Would you copy each line of the records that includes the word "consumer"?

━━━━━━━━━━━━━━━━

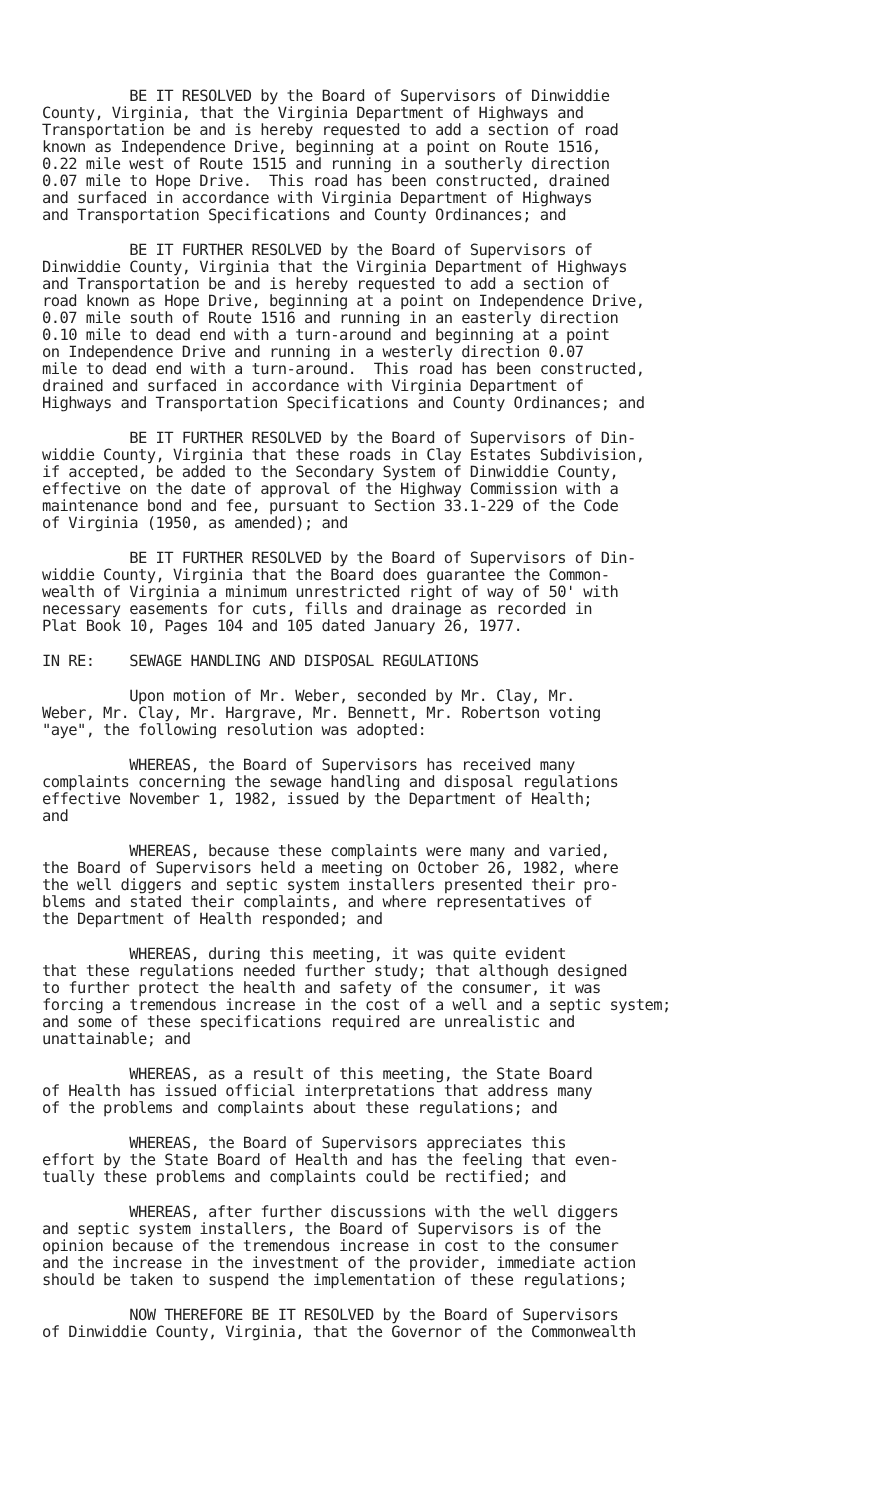BE IT RESOLVED by the Board of Supervisors of Dinwiddie County, Virginia, that the Virginia Department of Highways and Transportation be and is hereby requested to add a section of road known as Independence Drive, beginning at a point on Route 1516, 0.22 mile west of Route 1515 and running in a southerly direction 0.07 mile to Hope Drive. This road has been constructed, drained and surfaced in accordance with Virginia Department of Highways and Transportation Specifications and County Ordinances; and
BE IT FURTHER RESOLVED by the Board of Supervisors of Dinwiddie County, Virginia that the Virginia Department of Highways and Transportation be and is hereby requested to add a section of road known as Hope Drive, beginning at a point on Independence Drive, 0.07 mile south of Route 1516 and running in an easterly direction 0.10 mile to dead end with a turn-around and beginning at a point on Independence Drive and running in a westerly direction 0.07 mile to dead end with a turn-around. This road has been constructed, drained and surfaced in accordance with Virginia Department of Highways and Transportation Specifications and County Ordinances; and
BE IT FURTHER RESOLVED by the Board of Supervisors of Din- widdie County, Virginia that these roads in Clay Estates Subdivision, if accepted, be added to the Secondary System of Dinwiddie County, effective on the date of approval of the Highway Commission with a maintenance bond and fee, pursuant to Section 33.1-229 of the Code of Virginia (1950, as amended); and
BE IT FURTHER RESOLVED by the Board of Supervisors of Din- widdie County, Virginia that the Board does guarantee the Common- wealth of Virginia a minimum unrestricted right of way of 50' with necessary easements for cuts, fills and drainage as recorded in Plat Book 10, Pages 104 and 105 dated January 26, 1977.
IN RE: SEWAGE HANDLING AND DISPOSAL REGULATIONS
Upon motion of Mr. Weber, seconded by Mr. Clay, Mr. Weber, Mr. Clay, Mr. Hargrave, Mr. Bennett, Mr. Robertson voting "aye", the following resolution was adopted:
WHEREAS, the Board of Supervisors has received many complaints concerning the sewage handling and disposal regulations effective November 1, 1982, issued by the Department of Health; and
WHEREAS, because these complaints were many and varied, the Board of Supervisors held a meeting on October 26, 1982, where the well diggers and septic system installers presented their pro- blems and stated their complaints, and where representatives of the Department of Health responded; and
WHEREAS, during this meeting, it was quite evident that these regulations needed further study; that although designed to further protect the health and safety of the consumer, it was forcing a tremendous increase in the cost of a well and a septic system; and some of these specifications required are unrealistic and unattainable; and
WHEREAS, as a result of this meeting, the State Board of Health has issued official interpretations that address many of the problems and complaints about these regulations; and
WHEREAS, the Board of Supervisors appreciates this effort by the State Board of Health and has the feeling that even- tually these problems and complaints could be rectified; and
WHEREAS, after further discussions with the well diggers and septic system installers, the Board of Supervisors is of the opinion because of the tremendous increase in cost to the consumer and the increase in the investment of the provider, immediate action should be taken to suspend the implementation of these regulations;
NOW THEREFORE BE IT RESOLVED by the Board of Supervisors of Dinwiddie County, Virginia, that the Governor of the Commonwealth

━━━━━━━━━━━━━━━━

▸ Reply to the task:
WHEREAS, during this meeting, it was quite evident that these regulations needed further study; that although designed to further protect the health and safety of the consumer, it was forcing a tremendous increase in the cost of a well and a septic system; and some of these specifications required are unrealistic and unattainable; and
WHEREAS, after further discussions with the well diggers and septic system installers, the Board of Supervisors is of the opinion because of the tremendous increase in cost to the consumer and the increase in the investment of the provider, immediate action should be taken to suspend the implementation of these regulations;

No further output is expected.